--- EXERCISE DATA ---
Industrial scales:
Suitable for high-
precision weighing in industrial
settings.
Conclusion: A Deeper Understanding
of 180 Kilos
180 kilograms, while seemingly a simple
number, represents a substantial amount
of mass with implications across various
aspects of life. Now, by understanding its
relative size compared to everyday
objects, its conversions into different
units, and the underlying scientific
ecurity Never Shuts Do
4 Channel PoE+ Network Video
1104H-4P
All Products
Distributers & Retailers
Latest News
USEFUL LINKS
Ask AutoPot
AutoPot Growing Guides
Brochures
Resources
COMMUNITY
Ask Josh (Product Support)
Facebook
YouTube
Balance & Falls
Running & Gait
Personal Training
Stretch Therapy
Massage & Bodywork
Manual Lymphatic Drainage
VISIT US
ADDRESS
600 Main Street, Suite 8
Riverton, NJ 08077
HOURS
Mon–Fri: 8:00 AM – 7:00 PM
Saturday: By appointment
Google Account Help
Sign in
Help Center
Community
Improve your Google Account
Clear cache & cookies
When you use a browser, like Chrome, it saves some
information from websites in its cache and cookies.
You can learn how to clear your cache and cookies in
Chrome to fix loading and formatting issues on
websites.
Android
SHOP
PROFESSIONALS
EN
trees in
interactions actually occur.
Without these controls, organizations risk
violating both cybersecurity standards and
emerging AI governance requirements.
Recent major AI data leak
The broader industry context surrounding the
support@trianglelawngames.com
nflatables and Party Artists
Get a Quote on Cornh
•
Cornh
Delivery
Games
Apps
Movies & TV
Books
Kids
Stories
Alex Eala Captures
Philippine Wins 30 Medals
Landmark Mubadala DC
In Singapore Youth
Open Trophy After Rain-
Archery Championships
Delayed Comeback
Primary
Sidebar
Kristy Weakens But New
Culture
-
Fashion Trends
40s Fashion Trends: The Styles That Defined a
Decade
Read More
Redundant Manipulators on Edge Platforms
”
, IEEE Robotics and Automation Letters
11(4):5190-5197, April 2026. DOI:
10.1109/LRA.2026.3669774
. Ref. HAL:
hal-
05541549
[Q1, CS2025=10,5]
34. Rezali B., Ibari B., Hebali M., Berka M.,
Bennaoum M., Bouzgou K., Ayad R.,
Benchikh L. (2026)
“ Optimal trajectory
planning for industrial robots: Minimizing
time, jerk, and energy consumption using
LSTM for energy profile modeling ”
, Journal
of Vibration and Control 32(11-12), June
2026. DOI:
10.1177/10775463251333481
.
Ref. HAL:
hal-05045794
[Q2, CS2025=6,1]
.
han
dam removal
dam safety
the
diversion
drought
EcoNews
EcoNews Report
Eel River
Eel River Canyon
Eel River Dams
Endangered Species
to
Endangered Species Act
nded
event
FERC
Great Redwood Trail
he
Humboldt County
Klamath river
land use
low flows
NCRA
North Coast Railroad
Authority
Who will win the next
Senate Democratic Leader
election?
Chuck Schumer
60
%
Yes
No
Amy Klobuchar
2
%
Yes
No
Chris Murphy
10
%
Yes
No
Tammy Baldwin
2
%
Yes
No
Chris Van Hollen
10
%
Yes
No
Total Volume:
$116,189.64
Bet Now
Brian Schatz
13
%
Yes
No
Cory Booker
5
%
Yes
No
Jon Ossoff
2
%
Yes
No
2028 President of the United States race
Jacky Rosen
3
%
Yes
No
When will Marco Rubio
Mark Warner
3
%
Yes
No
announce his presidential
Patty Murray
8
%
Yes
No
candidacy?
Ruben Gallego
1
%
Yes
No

--- EXERCISE ---
Go through the data above and copy each line that holds the word "Account".

--- PROBLEM SOLUTION ---
Google Account Help
Improve your Google Account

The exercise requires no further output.